◆ **Directive**: Write out the whole forum thread below about a dog that doesn't like to walk, word for word.

** start Given passage **

# Doesn't like to walk



## Ellie NY (Aug 27, 2010)

I always thought dogs looooved to walk. Not my Eli. He likes to go outside, do his business, and run home as quickly as possible. When I try to get him to walk after he does his business he tries to pull me back home. We take him to the park 3-4 times a week in the evenings when it's cooler and he will run off leash for a little while. He prefers to sit and watch other dogs play, this includes a really active Havs who makes my Eli look like a lump. 

Eli is perfectly healthy as far as I and his vet can tell (although he doesn't eat very well but he's not skinny). Is this just normal behavior for some Havs? I know they don't need much exercise and he does go up and down the stairs a hundred times a day.


----------



## MoirasNiceLady (Jul 11, 2011)

Just curious, how old is Eli? My Mo is 4 months and hated to walk on the leash until one night we took her for a walk with our 6 year old Cairn Terrier, whom she LOVES. She booked her little J-Lo butt to keep up with him the whole time. No stopping and refusing to budge, no backing away, no trying to go back the way we came. Ever since then she's been a peach to walk. Is it possible that you have an older dog experienced at walking on leash that could teach her, or a neighbor with a dog that you could walk with to give Eli more confidence? Just a thought


----------



## Ellie NY (Aug 27, 2010)

** end Given passage **
** start Data provided **

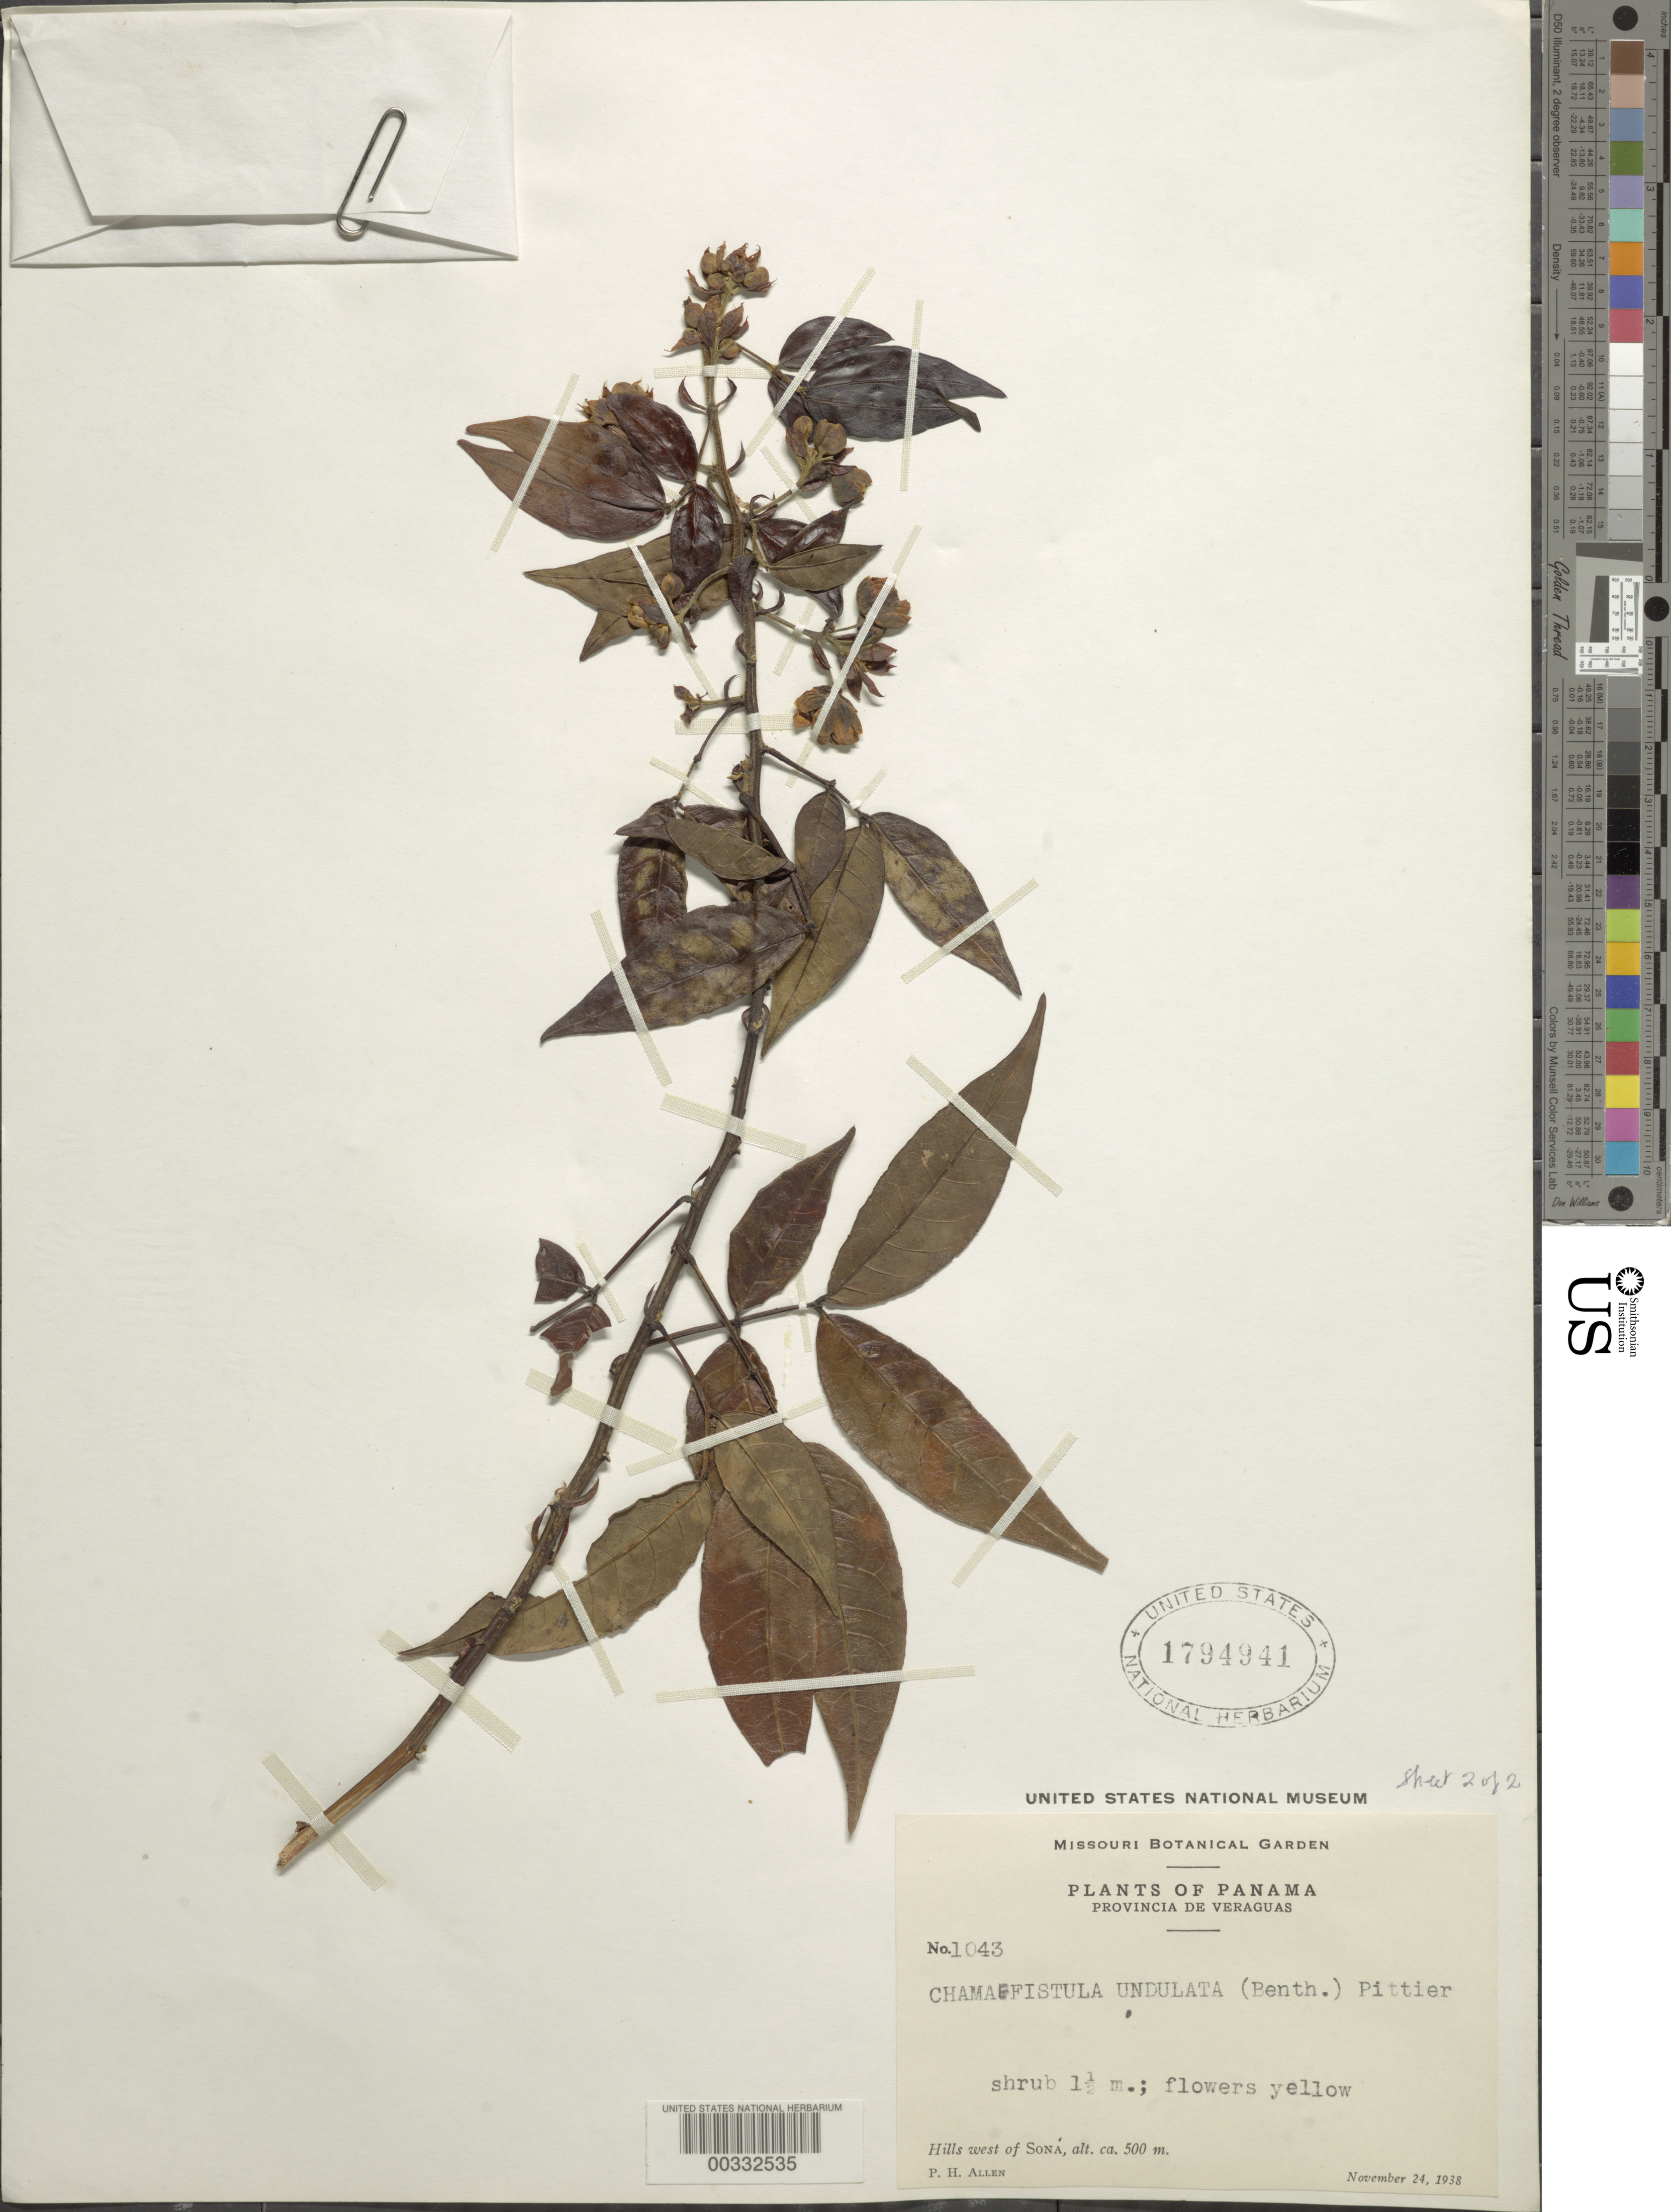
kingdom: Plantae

** end Data provided **
** start Data provided **

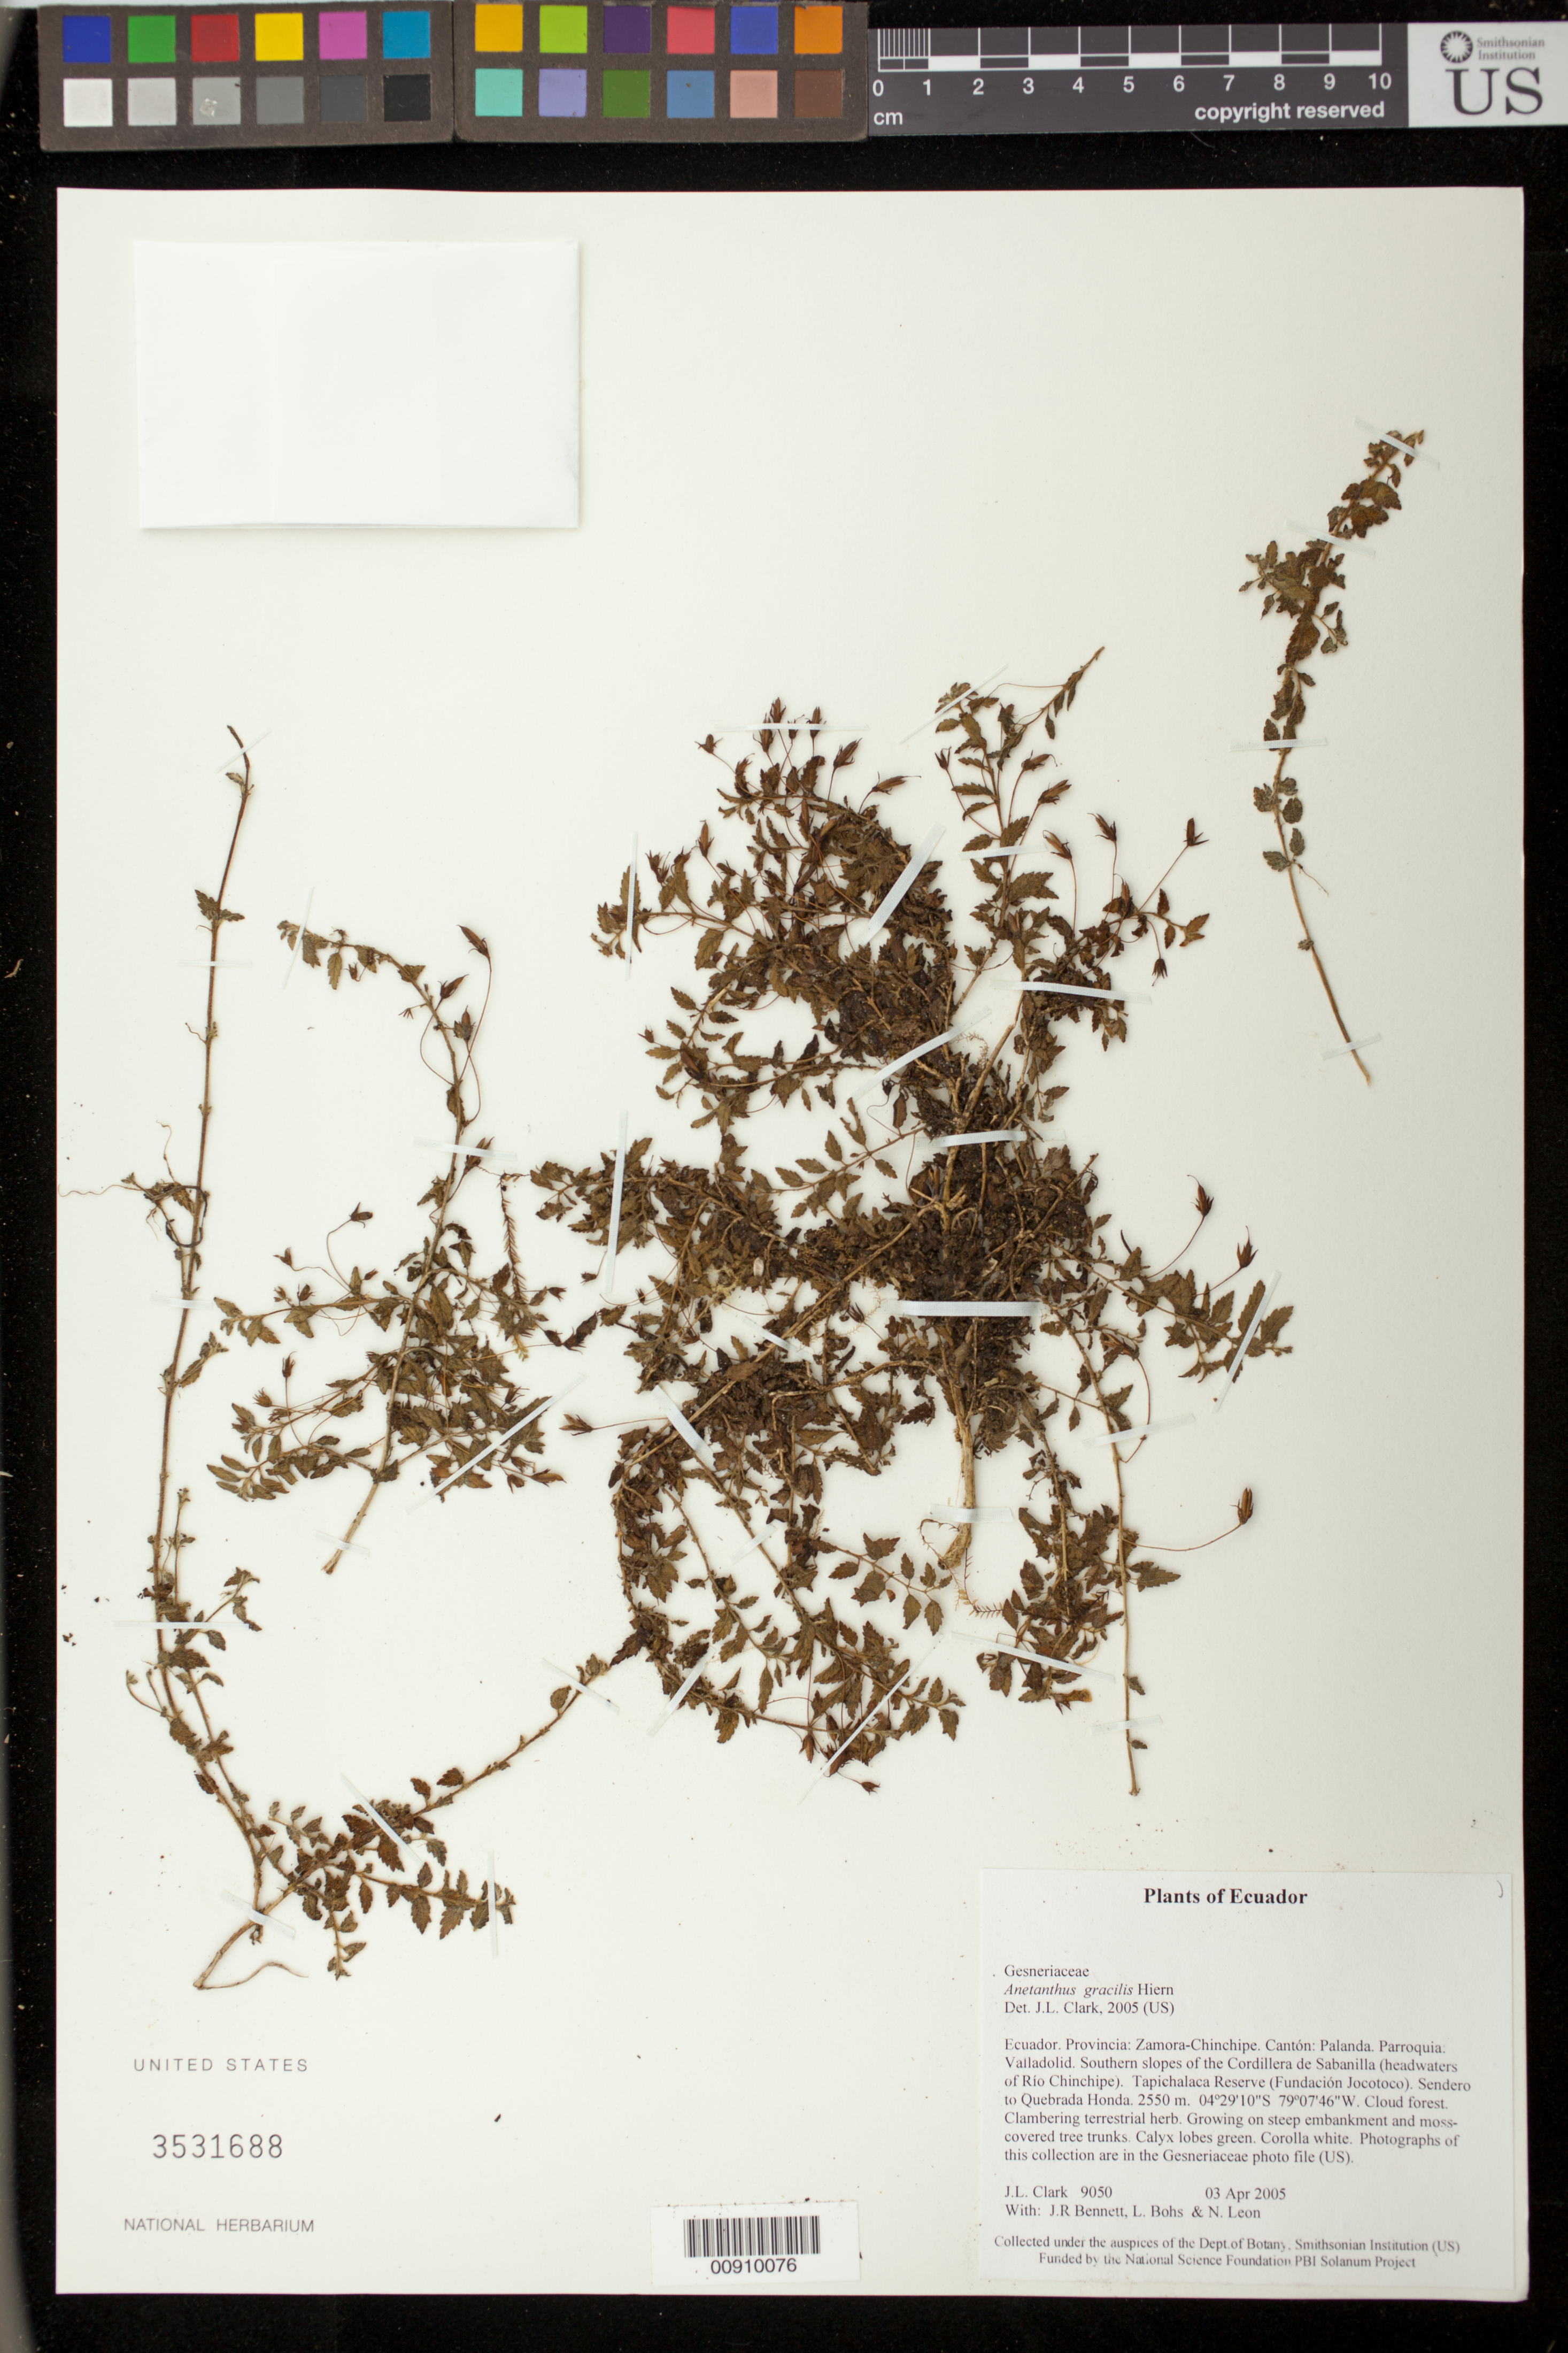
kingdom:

** end Data provided **

◆ **Task response**:
# Doesn't like to walk



## Ellie NY (Aug 27, 2010)

I always thought dogs looooved to walk. Not my Eli. He likes to go outside, do his business, and run home as quickly as possible. When I try to get him to walk after he does his business he tries to pull me back home. We take him to the park 3-4 times a week in the evenings when it's cooler and he will run off leash for a little while. He prefers to sit and watch other dogs play, this includes a really active Havs who makes my Eli look like a lump. 

Eli is perfectly healthy as far as I and his vet can tell (although he doesn't eat very well but he's not skinny). Is this just normal behavior for some Havs? I know they don't need much exercise and he does go up and down the stairs a hundred times a day.


----------



## MoirasNiceLady (Jul 11, 2011)

Just curious, how old is Eli? My Mo is 4 months and hated to walk on the leash until one night we took her for a walk with our 6 year old Cairn Terrier, whom she LOVES. She booked her little J-Lo butt to keep up with him the whole time. No stopping and refusing to budge, no backing away, no trying to go back the way we came. Ever since then she's been a peach to walk. Is it possible that you have an older dog experienced at walking on leash that could teach her, or a neighbor with a dog that you could walk with to give Eli more confidence? Just a thought


----------



## Ellie NY (Aug 27, 2010)